My day job is archaeology, which means I tend to think in layers and I love dirt—both real dirt as in soil, and “dirt” as in good stories about squabbling academics trying to steal each other’s research. Fortunately for me, the archaeological profession is full of multilayered, dirty stories, just like the strata of an excavation.
Take the Iceman, the mummified Neolithic man found in a melting glacier in the Tyrolean Alps. His story has at least three layers: his life in ancient times, his discovery about fifteen years ago, and the saga of the international investigation and border dispute over his body.
When Ötzi, as he is now known, was discovered, his finders thought he was just another dead hiker who’d strayed off the trail in bad weather. Granted, he was a bit leathery-looking, but the folks who ripped him out of the ice and hauled him away (leaving a couple of crucial body parts behind) hadn’t a clue they’d just found one of the most sensational archaeological discoveries of all time.

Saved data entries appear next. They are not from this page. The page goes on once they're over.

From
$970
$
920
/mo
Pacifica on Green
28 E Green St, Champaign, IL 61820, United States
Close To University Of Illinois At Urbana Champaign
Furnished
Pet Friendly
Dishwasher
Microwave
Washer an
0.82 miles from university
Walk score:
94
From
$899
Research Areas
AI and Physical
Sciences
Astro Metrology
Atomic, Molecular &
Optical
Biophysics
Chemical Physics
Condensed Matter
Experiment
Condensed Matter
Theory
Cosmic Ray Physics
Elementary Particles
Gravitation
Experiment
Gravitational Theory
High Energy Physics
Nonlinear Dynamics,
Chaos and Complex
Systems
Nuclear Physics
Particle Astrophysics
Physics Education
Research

Ötzi was alive 5,000 years ago. Archaeologists have reconstructed his equipment: he carried a knapsack and a medicine bag, and wore an ingenious set of leggings and a warm, furry cloak. He also had a knife, bows and arrows, and a fire-making kit. But who was he? Where did he come from, and where was he going? Despite the best techniques known to science, many questions about Ötzi remained unanswered. Archaeologists know the kind of settlement he came from, but not which one. They say that he was probably an important man in Neolithic society, but no one knows his name or family. And everyone thought he died in a blizzard until new X-rays revealed an arrowhead in his shoulder—poor Ötzi was shot from behind. Then someone—the murderer?—removed the arrow and the evidence of the crime was covered up by 5,000 years of glaciers and silence.

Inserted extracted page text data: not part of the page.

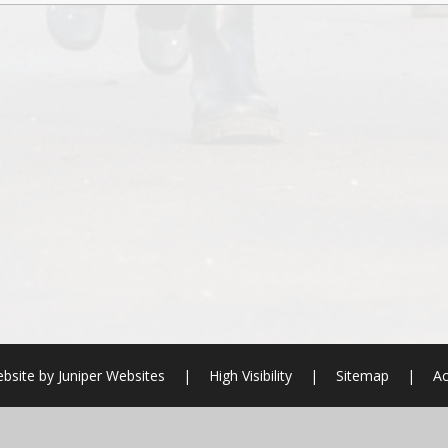
bsite by
Juniper Websites
|
High Visibility
|
Sitemap
|
Ac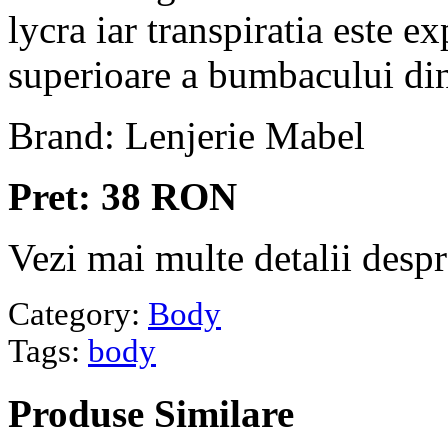
lycra iar transpiratia este ex
superioare a bumbacului din
Brand: Lenjerie Mabel
Pret: 38 RON
Vezi mai multe detalii desp
Category:
Body
Tags:
body
Produse
Similare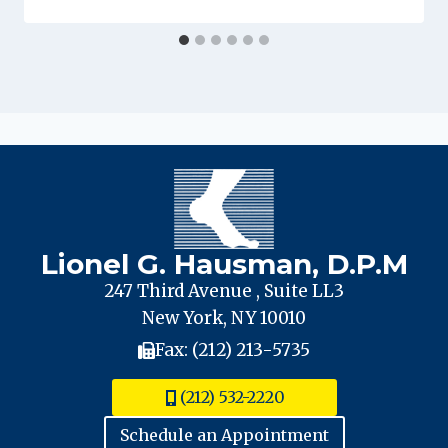
Lionel G. Hausman, D.P.M
247 Third Avenue , Suite LL3
New York, NY 10010
Fax: (212) 213-5735
(212) 532-2220
Schedule an Appointment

The intrigue doesn’t stop there. Scientists and archaeologists from several countries collaborated in the modern studies of the Iceman’s tissues, tattoos, and diet. Did they all get along as well as the news media claimed? Or were some researchers angered as others published their findings in prestigious journals and appeared on Nova? And since the Iceman was found near the border between Austria and Italy, officials from both countries argued over who would ultimately own the mummy and build the museum to display him.
Italy won. Recently, I visited Ötzi in his new home in the South Tyrol Museum of Archaeology in Bolzano. He’s resting in a special climate-controlled case looking very small and lonely. Although the museum has done a great job of displaying the scientific and archaeological account of his death, a good mystery writer needs to tell the story of his life. Takers, anyone?